▸ **SUPPLIED ENTRIES**
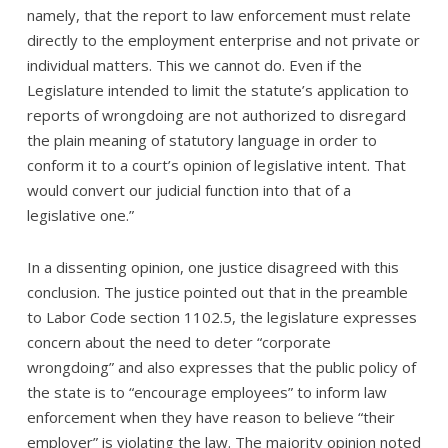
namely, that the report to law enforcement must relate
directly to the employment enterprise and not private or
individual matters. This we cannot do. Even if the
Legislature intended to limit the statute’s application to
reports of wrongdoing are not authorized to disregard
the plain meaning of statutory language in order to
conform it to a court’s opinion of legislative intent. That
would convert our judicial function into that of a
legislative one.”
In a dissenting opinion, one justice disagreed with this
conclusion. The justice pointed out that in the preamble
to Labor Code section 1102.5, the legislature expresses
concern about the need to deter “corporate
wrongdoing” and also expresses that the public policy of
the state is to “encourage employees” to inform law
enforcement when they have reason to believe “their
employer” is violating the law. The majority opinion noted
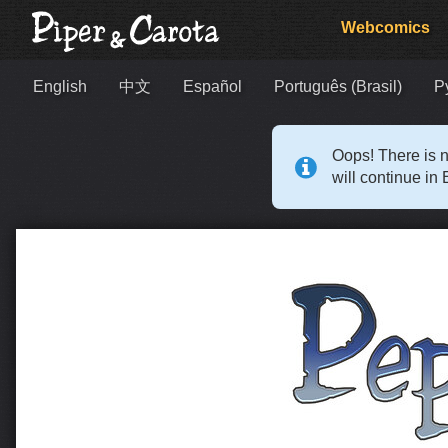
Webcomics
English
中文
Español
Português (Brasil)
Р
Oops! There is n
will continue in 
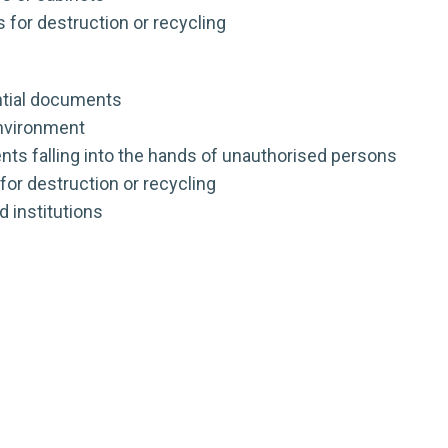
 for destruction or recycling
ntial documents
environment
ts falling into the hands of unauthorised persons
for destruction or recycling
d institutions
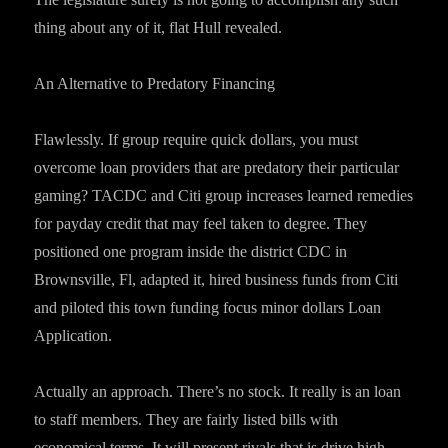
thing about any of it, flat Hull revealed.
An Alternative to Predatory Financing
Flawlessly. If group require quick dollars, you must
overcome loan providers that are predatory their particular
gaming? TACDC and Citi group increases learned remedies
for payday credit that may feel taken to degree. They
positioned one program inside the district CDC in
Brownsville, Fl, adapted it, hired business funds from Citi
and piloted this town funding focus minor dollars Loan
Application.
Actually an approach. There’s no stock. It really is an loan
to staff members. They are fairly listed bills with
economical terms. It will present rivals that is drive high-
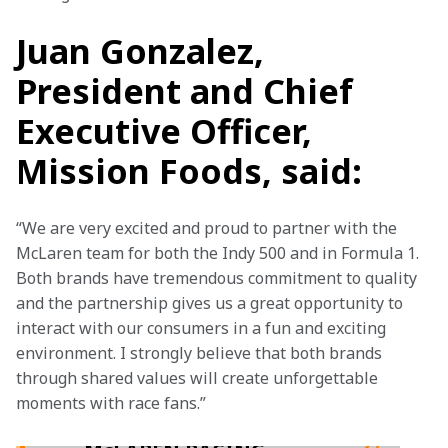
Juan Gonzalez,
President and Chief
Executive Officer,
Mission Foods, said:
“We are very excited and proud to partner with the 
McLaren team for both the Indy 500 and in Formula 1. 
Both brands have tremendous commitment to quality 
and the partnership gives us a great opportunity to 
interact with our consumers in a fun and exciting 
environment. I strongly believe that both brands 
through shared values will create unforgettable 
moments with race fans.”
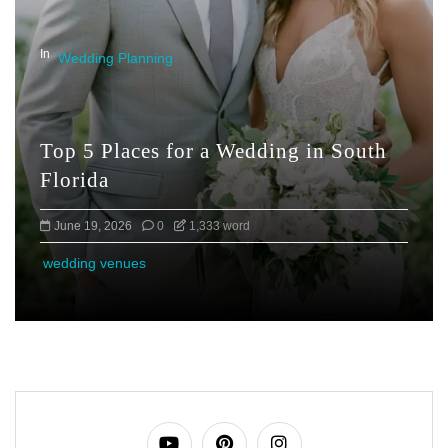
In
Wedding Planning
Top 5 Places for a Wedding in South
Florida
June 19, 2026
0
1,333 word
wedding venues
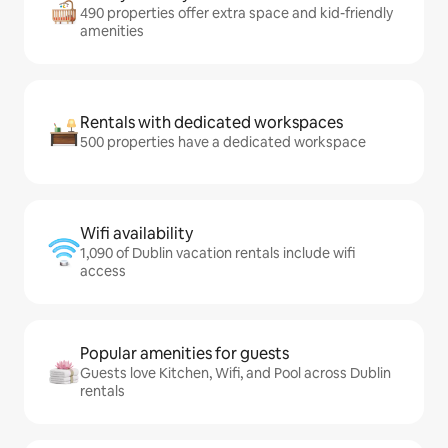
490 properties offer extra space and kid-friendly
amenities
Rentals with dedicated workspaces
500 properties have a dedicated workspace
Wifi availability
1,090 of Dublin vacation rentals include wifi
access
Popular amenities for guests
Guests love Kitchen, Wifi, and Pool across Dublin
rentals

▸ **ASSIGNMENT**
Copy out the text of all the records above word for word and line for line. Leave out the pictures.

▸ **ANSWER TO THIS TASK**
namely, that the report to law enforcement must relate
directly to the employment enterprise and not private or
individual matters. This we cannot do. Even if the
Legislature intended to limit the statute’s application to
reports of wrongdoing are not authorized to disregard
the plain meaning of statutory language in order to
conform it to a court’s opinion of legislative intent. That
would convert our judicial function into that of a
legislative one.”
In a dissenting opinion, one justice disagreed with this
conclusion. The justice pointed out that in the preamble
to Labor Code section 1102.5, the legislature expresses
concern about the need to deter “corporate
wrongdoing” and also expresses that the public policy of
the state is to “encourage employees” to inform law
enforcement when they have reason to believe “their
employer” is violating the law. The majority opinion noted
Webcomics
English
中文
Español
Português (Brasil)
Р
Oops! There is n
will continue in 
 for destruction or recycling
ntial documents
environment
ts falling into the hands of unauthorised persons
for destruction or recycling
d institutions
thing about any of it, flat Hull revealed.
An Alternative to Predatory Financing
Flawlessly. If group require quick dollars, you must
overcome loan providers that are predatory their particular
gaming? TACDC and Citi group increases learned remedies
for payday credit that may feel taken to degree. They
positioned one program inside the district CDC in
Brownsville, Fl, adapted it, hired business funds from Citi
and piloted this town funding focus minor dollars Loan
Application.
Actually an approach. There’s no stock. It really is an loan
to staff members. They are fairly listed bills with
economical terms. It will present rivals that is drive high-
Juan Gonzalez,
President and Chief
Executive Officer,
Mission Foods, said:
“We are very excited and proud to partner with the 
McLaren team for both the Indy 500 and in Formula 1. 
Both brands have tremendous commitment to quality 
and the partnership gives us a great opportunity to 
interact with our consumers in a fun and exciting 
environment. I strongly believe that both brands 
through shared values will create unforgettable 
moments with race fans.”
In
Wedding Planning
Top 5 Places for a Wedding in South
Florida
June 19, 2026
0
1,333 word
wedding venues
490 properties offer extra space and kid-friendly
amenities
Rentals with dedicated workspaces
500 properties have a dedicated workspace
Wifi availability
1,090 of Dublin vacation rentals include wifi
access
Popular amenities for guests
Guests love Kitchen, Wifi, and Pool across Dublin
rentals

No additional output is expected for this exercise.